Confluence’s role as a momentum-builder for the larger ambitions of The Bentway is largely focused on the forthcoming Phase 2 expansion directly to the east of the existing park site, including the future construction of the aforementioned pedestrian bridge at Fort York Boulevard. In a previous iteration, the bridge was envisioned as a cross-laminated timber construction suspended from the underside of the Gardiner. Due to myriad factors, the proposed crossing has now taken on a landform-based design that’s highest point will serve as a perch looking down the length of the expressway.

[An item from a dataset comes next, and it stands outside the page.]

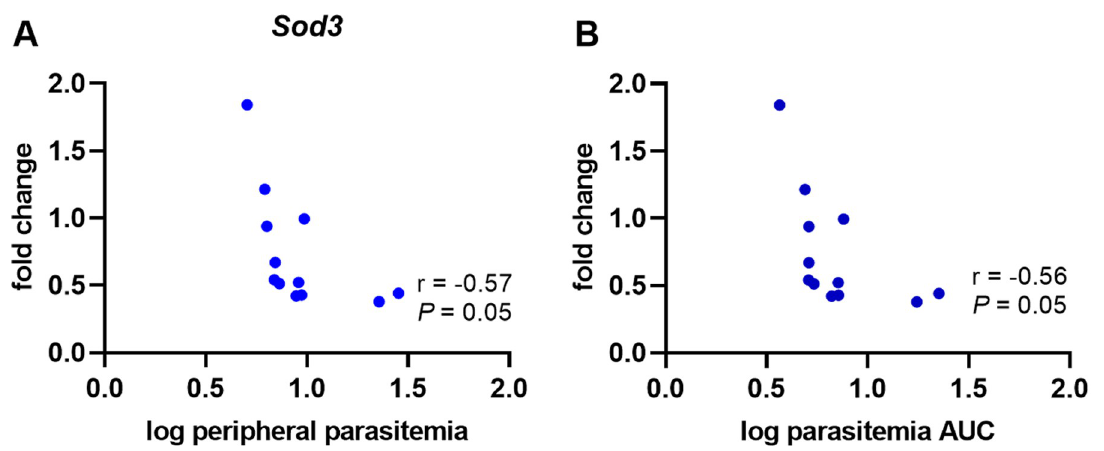
Fig 9. Placental Sod3 gene expression negatively correlates with peripheral parasitemia at sacrifice on E16.5 in mice infected on E8.5. Mouse Sod3 mRNA transcript abundance measured in placentae collected one day before expected preterm birth (E16.5) relative to (A) peripheral parasitemia at the time of sacrifice and (B) peripheral parasitemia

“What I’m always sort of encouraged and excited by are these moments where we get to sort of blur the lines between our artistic interventions and these sort of policy investigations as well,” said Carter-Shamai. “When it comes down to it, why is it that the line between these things even exists at all?
Confluence by Striped Canary is on view Wednesdays through Sundays through October 30 under the Gardiner Expressway at Exhibition Place. Timed ticketing information and directions to the exhibition site can be found here. Tickets are pay-what-you-can with a suggested donation of $5 and no minimum contribution.